* _Exercise brief_
Can you output, character for character, the rows from the very first one through the line that contains "0.163075, 0.393007, 0.330982]]", with both ends included? Leave the pictures out of your answer.

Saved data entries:
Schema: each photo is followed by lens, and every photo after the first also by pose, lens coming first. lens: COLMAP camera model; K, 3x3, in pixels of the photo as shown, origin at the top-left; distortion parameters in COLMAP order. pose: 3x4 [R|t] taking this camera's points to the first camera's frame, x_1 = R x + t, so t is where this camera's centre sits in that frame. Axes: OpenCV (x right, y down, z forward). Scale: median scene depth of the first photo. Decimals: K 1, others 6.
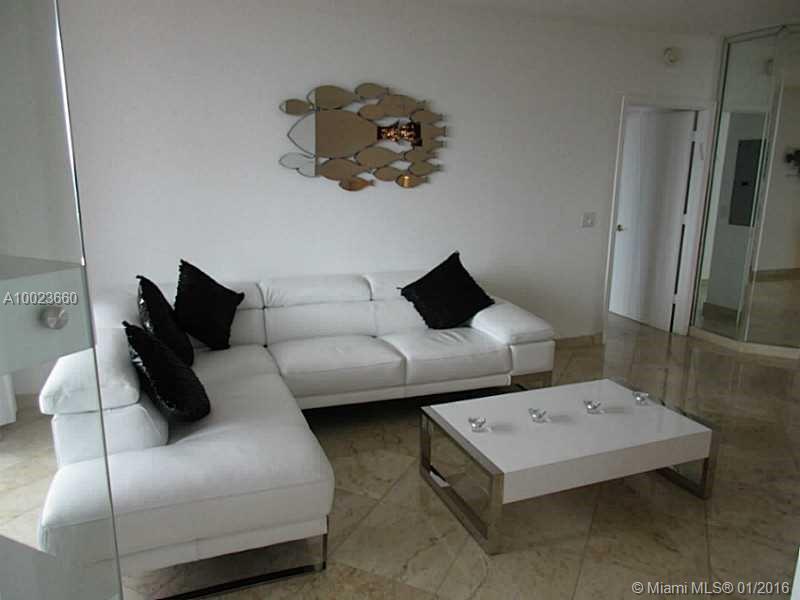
lens RADIAL K [[590.0, 0, 403.3], [0, 590.0, 298.0], [0, 0, 1]] dist [-0.031963, 0.006381]
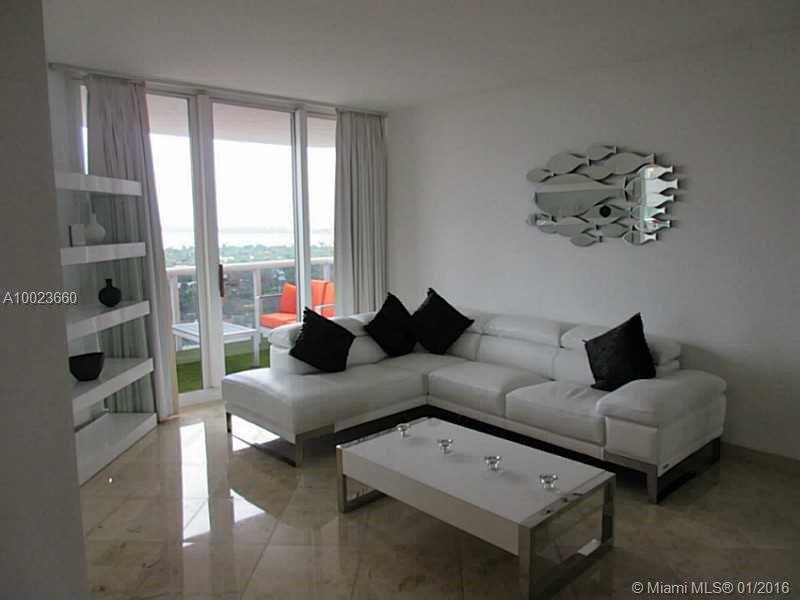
lens RADIAL K [[590.0, 0, 403.3], [0, 590.0, 298.0], [0, 0, 1]] dist [-0.031963, 0.006381]
pose [[0.380821, 0.101589, -0.919051, 0.872181], [-0.189800, 0.981369, 0.029831, -0.065661], [0.904959, 0.163075, 0.393007, 0.330982]]
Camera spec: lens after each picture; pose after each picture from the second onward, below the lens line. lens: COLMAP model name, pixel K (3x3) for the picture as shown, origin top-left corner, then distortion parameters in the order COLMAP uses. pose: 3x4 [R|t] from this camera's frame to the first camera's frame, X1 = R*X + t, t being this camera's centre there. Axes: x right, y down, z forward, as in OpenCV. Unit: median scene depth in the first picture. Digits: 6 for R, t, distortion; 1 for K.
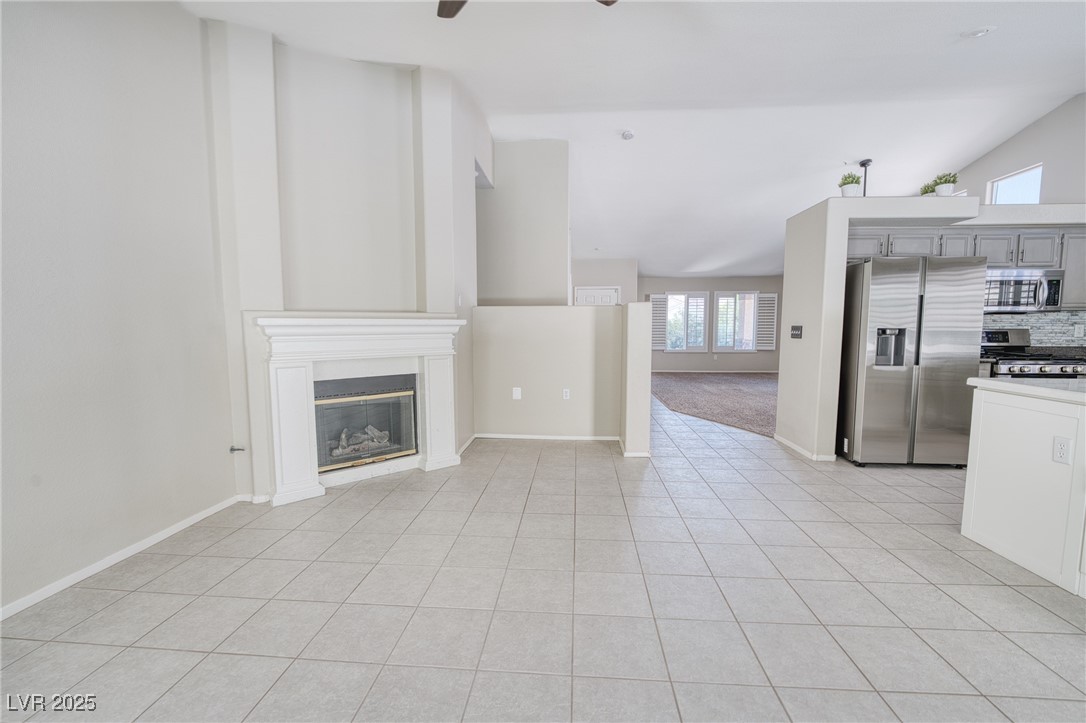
lens RADIAL K [[444.0, 0, 545.2], [0, 444.0, 363.6], [0, 0, 1]] dist [-0.000568, -0.000009]
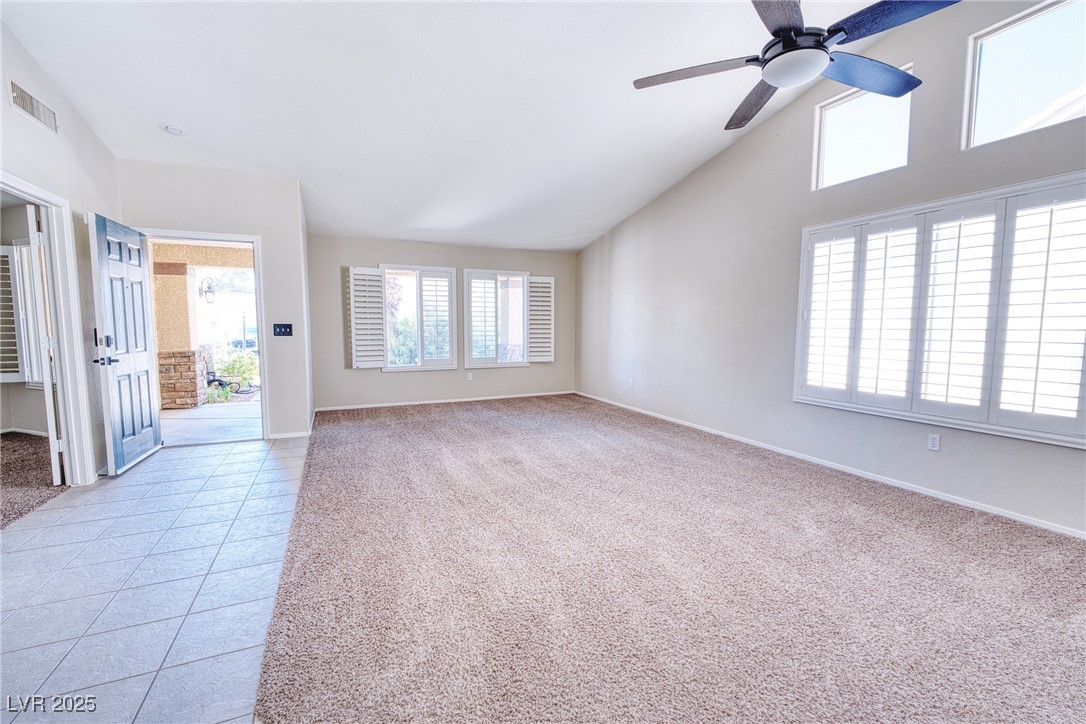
lens RADIAL K [[451.3, 0, 543.0], [0, 451.3, 362.0], [0, 0, 1]] dist [-0.006994, -0.000195]
pose [[0.876182, -0.036092, 0.480627, 0.173731], [0.037056, 0.999285, 0.007487, -0.035081], [-0.480553, 0.011250, 0.876893, 0.404811]]
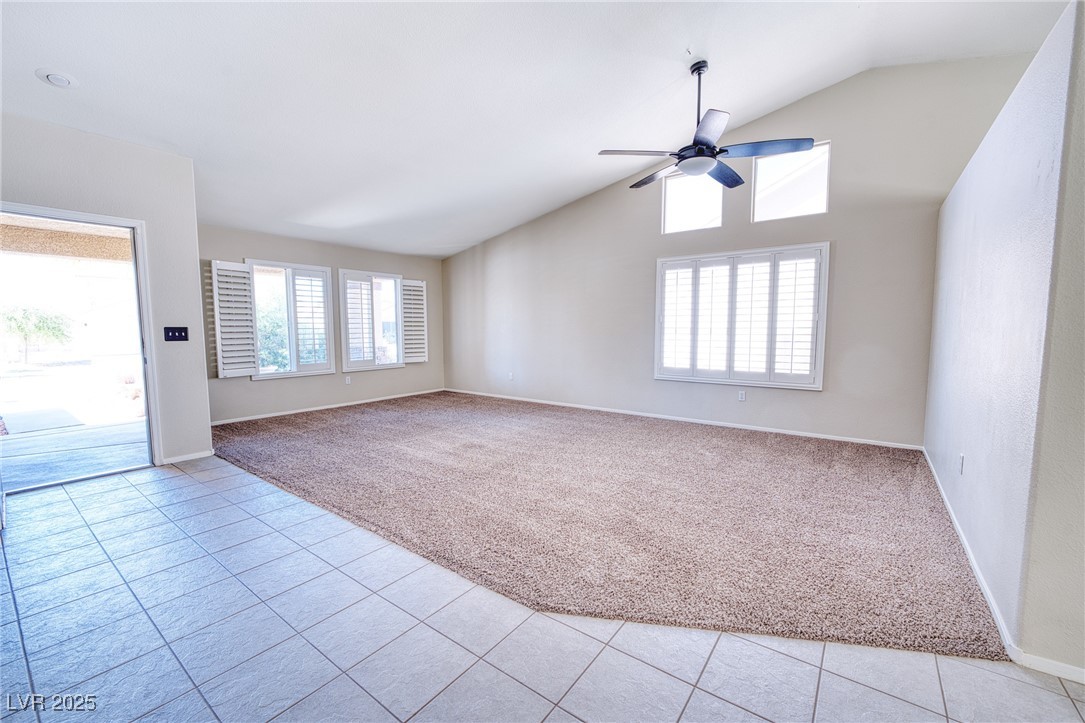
lens RADIAL K [[443.6, 0, 544.7], [0, 443.6, 363.6], [0, 0, 1]] dist [-0.000568, -0.000009]
pose [[0.536628, -0.070622, 0.840858, 0.024240], [0.072463, 0.996667, 0.037462, -0.039572], [-0.840702, 0.040828, 0.539957, 0.456495]]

* _Exercise output_
Schema: each photo is followed by lens, and every photo after the first also by pose, lens coming first. lens: COLMAP camera model; K, 3x3, in pixels of the photo as shown, origin at the top-left; distortion parameters in COLMAP order. pose: 3x4 [R|t] taking this camera's points to the first camera's frame, x_1 = R x + t, so t is where this camera's centre sits in that frame. Axes: OpenCV (x right, y down, z forward). Scale: median scene depth of the first photo. Decimals: K 1, others 6.
lens RADIAL K [[590.0, 0, 403.3], [0, 590.0, 298.0], [0, 0, 1]] dist [-0.031963, 0.006381]
lens RADIAL K [[590.0, 0, 403.3], [0, 590.0, 298.0], [0, 0, 1]] dist [-0.031963, 0.006381]
pose [[0.380821, 0.101589, -0.919051, 0.872181], [-0.189800, 0.981369, 0.029831, -0.065661], [0.904959, 0.163075, 0.393007, 0.330982]]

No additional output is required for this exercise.